The city tried to close a home operated by Brandi's Hope Community Services that opened in 2012.
In response, a lawsuit, filed in U.S. District Court for the Southern District of Mississippi, alleging that the city violated the Fair Housing Act and the Americans with Disabilities Act when it took actions to prevent three men with disabilities from residing together in a rented home on the same terms as non-disabled persons; under the city's zoning code, up to four unrelated persons may reside together in a home in a residential neighborhood.
According to Marx, any group home required special zoning permission. Brandi's Hope filed a separate lawsuit in 2014, which this settlement also cleared up.
Petal will pay $25,000 to Brandi's Hope and another $25,000 the U.S. government, and both parties will cover their legal expenses.

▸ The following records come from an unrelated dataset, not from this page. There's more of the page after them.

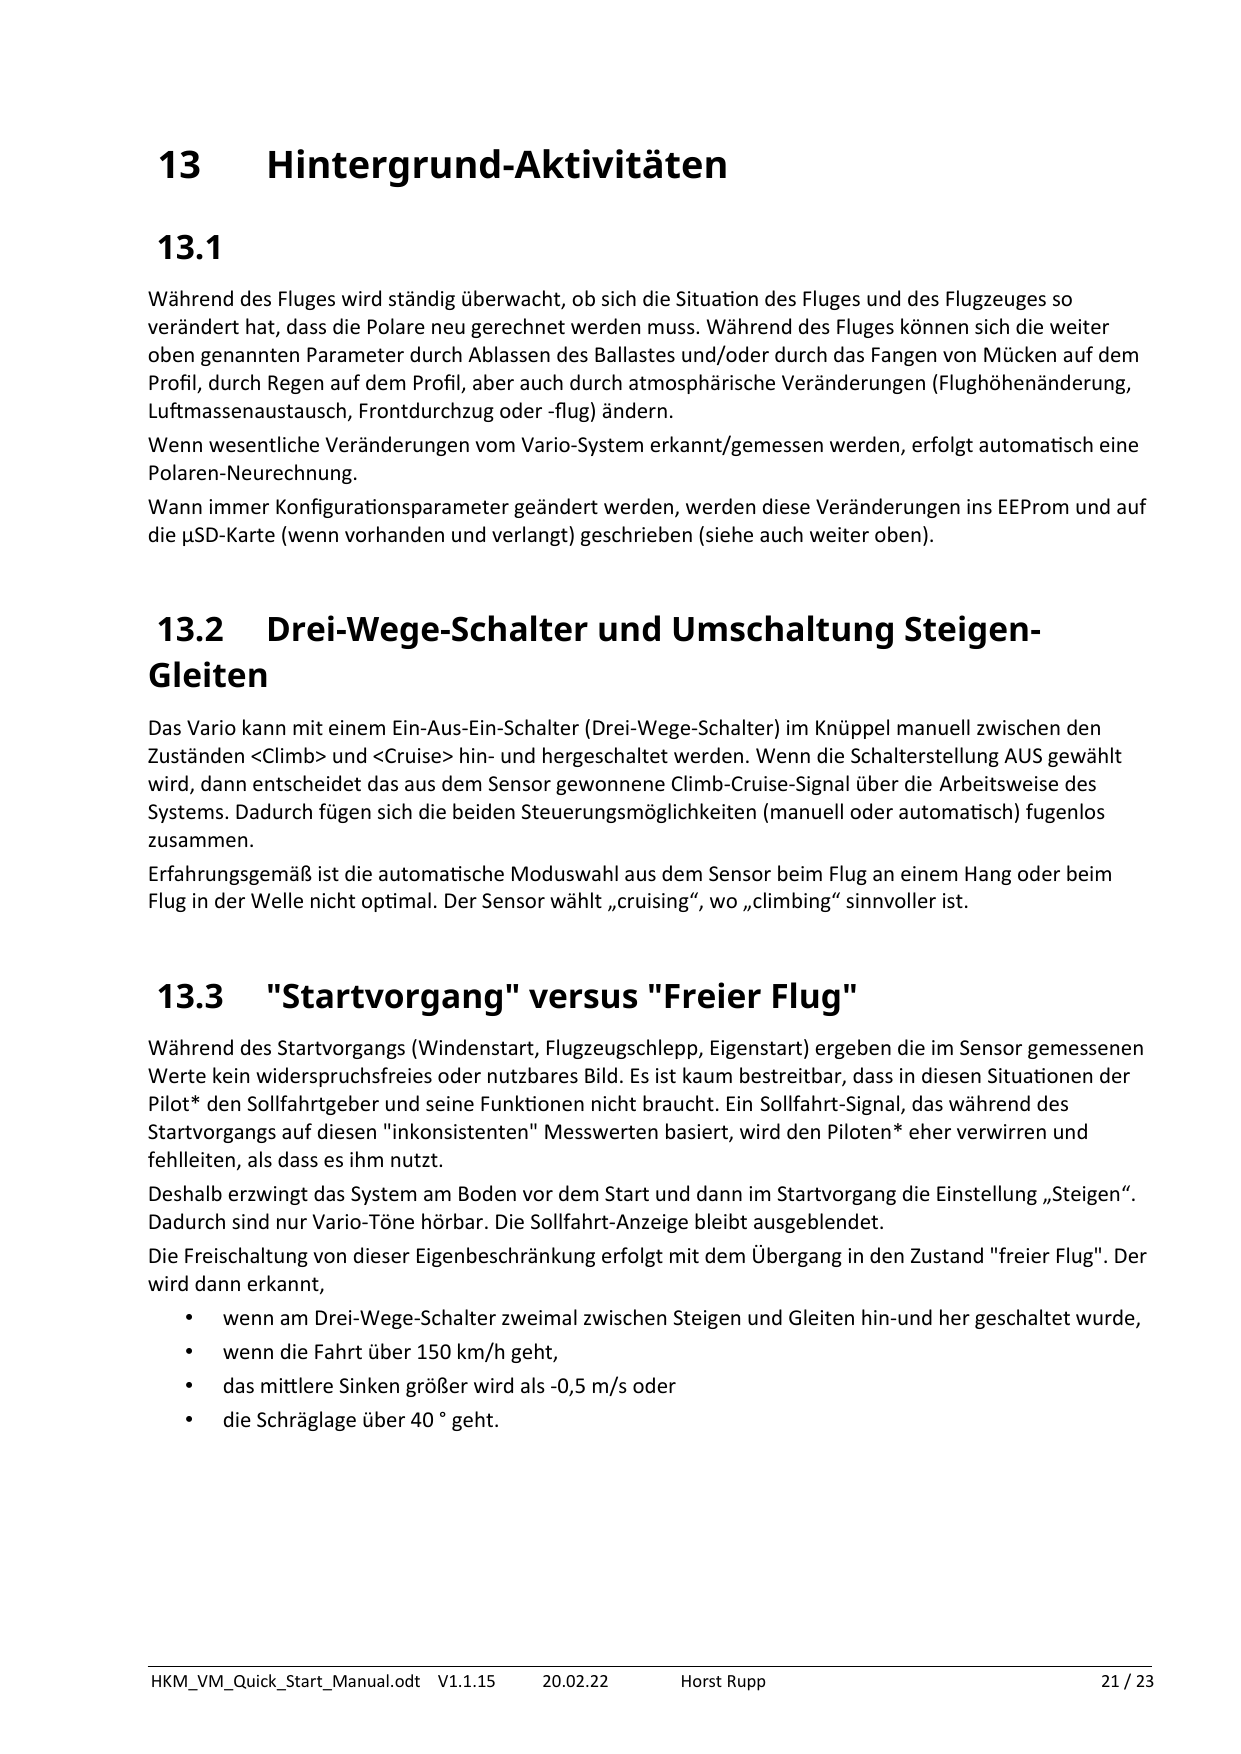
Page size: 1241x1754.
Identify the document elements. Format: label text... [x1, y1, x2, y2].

subtitle "Startvorgang" versus "Freier Flug" [148, 972, 1152, 1018]
list wenn die Fahrt über 150 km/h geht, [185, 1337, 1152, 1365]
text Das Vario kann mit einem Ein-Aus-Ein-Schalter (Drei-Wege-Schalter) im Knüppel manuell zwischen den Zuständen <Climb> und <Cruise> hin- und hergeschaltet werden. Wenn die Schalterstellung AUS gewählt wird, dann entscheidet das aus dem Sensor gewonnene Climb-Cruise-Signal über die Arbeitsweise des Systems. Dadurch fügen sich die beiden Steuerungsmöglichkeiten (manuell oder automatisch) fugenlos zusammen. [148, 713, 1152, 853]
text Erfahrungsgemäß ist die automatische Moduswahl aus dem Sensor beim Flug an einem Hang oder beim Flug in der Welle nicht optimal. Der Sensor wählt „cruising“, wo „climbing“ sinnvoller ist. [148, 859, 1152, 915]
text Wann immer Konfigurationsparameter geändert werden, werden diese Veränderungen ins EEProm und auf die µSD-Karte (wenn vorhanden und verlangt) geschrieben (siehe auch weiter oben). [148, 492, 1152, 548]
subtitle Drei-Wege-Schalter und Umschaltung Steigen-Gleiten [148, 606, 1152, 697]
text Deshalb erzwingt das System am Boden vor dem Start und dann im Startvorgang die Einstellung „Steigen“. Dadurch sind nur Vario-Töne hörbar. Die Sollfahrt-Anzeige bleibt ausgeblendet. [148, 1179, 1152, 1235]
text Während des Startvorgangs (Windenstart, Flugzeugschlepp, Eigenstart) ergeben die im Sensor gemessenen Werte kein widerspruchsfreies oder nutzbares Bild. Es ist kaum bestreitbar, dass in diesen Situationen der Pilot* den Sollfahrtgeber und seine Funktionen nicht braucht. Ein Sollfahrt-Signal, das während des Startvorgangs auf diesen "inkonsistenten" Messwerten basiert, wird den Piloten* eher verwirren und fehlleiten, als dass es ihm nutzt. [148, 1033, 1152, 1173]
list wenn am Drei-Wege-Schalter zweimal zwischen Steigen und Gleiten hin-und her geschaltet wurde, [185, 1303, 1152, 1331]
text Wenn wesentliche Veränderungen vom Vario-System erkannt/gemessen werden, erfolgt automatisch eine Polaren-Neurechnung. [148, 430, 1152, 486]
list das mittlere Sinken größer wird als -0,5 m/s oder [185, 1371, 1152, 1399]
text Die Freischaltung von dieser Eigenbeschränkung erfolgt mit dem Übergang in den Zustand "freier Flug". Der wird dann erkannt, [148, 1241, 1152, 1297]
subtitle Hintergrund-Aktivitäten [148, 138, 1128, 190]
text Während des Fluges wird ständig überwacht, ob sich die Situation des Fluges und des Flugzeuges so verändert hat, dass die Polare neu gerechnet werden muss. Während des Fluges können sich die weiter oben genannten Parameter durch Ablassen des Ballastes und/oder durch das Fangen von Mücken auf dem Profil, durch Regen auf dem Profil, aber auch durch atmosphärische Veränderungen (Flughöhenänderung, Luftmassenaustausch, Frontdurchzug oder -flug) ändern. [148, 284, 1152, 424]
list die Schräglage über 40 ° geht. [185, 1405, 1152, 1433]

"We have since complied with what the Department of Justice has told us to do, we have changed our zoning laws and the facility remains open, it was actually never shut down and no one was put out of the home throughout the whole thing," said Marx.
"I just simply was doing what the people of this city wanted me to do, it was not about discriminating against anyone, I was pushing for what I thought our laws stated and what they stood for," said Marx.